This Charming Hotel Outside Amsterdam Is an Old Master Painting Made New

Step inside, though, and the hotel’s altogether more contemporary design scheme makes it evident De Durgerdam has a few surprises up its sleeve. The long, central room houses a lounge area for arriving guests, a bar topped with sinewy pink marble, and seating that looks something like a velvet-covered church pew—offering an object lesson in how to take the design codes of decades past and make them feel entirely fresh. A 17th-century still life painting is hung on one of the putty-yellow walls, while the furniture includes a mix of weathered wooden farmhouse chairs and sleeker midcentury pieces. Downstairs, in a subterranean snug area, a fireplace crackles in the center of a room painted a muddy red (a nod to the color of the tanned sails of old Dutch ships), while a wall of exposed brickwork reveals the near-invisible seams between the original structure of the building and its meticulously refurbished second skin. 

Photo: Studio Unfolded

This bijou property, which features three suites among the individually designed rooms, might seem modest at first, but how it came into existence tells a very different story. De Durgerdam opened just a few weeks ago under the aegis of Paul Geertman, founder of the Amsterdam-based investor and hospitality company Aedes, which specializes in finding and restoring historic buildings in the city for redevelopment as hotels. (Previous projects have included the Amsterdam branches of Soho House, The Hoxton, and Andaz.) After setting his sights on running a hotel all his own, he stumbled across a property in the town of Durgerdam, whose 500 inhabitants are mostly either those who’ve been here for generations, or young families who’ve moved out of the city center in search of a little more outdoor space. 

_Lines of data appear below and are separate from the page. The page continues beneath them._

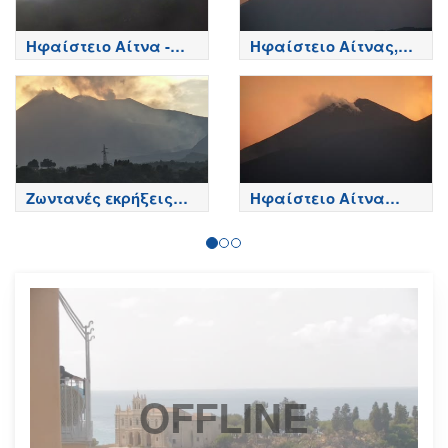
Ηφαίστειο Αίτνα -
Ηφαίστειο Αίτνας,
Κορυφή κρατήρων,
Βόρεια πλευρά - Etna
Etna
Ζωντανές εκρήξεις
Ηφαίστειο Αίτνα
της Αίτνας
Τώρα
OFFLINE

It would be handy, one imagines, to have observed the challenges of establishing a hotel in a historic building before launching into your first project. But when it came to executing his exacting vision for the interiors, Geertman decided to hand over the reins to the design studio Buro Belén, whose thoughtful updates of the building’s historical features are rooted in a balance between the public spaces, which deliberately foster a sense of relaxed sociability, and the private quarters of the bedrooms, which place the emphasis firmly on seclusion and tranquility. (There are plenty of 21st-century mod cons here too: rainfall showers, TVs hidden away in sliding panels, and even custom sky blue raincoats designed by the cult Amsterdam brand Kassl Editions.)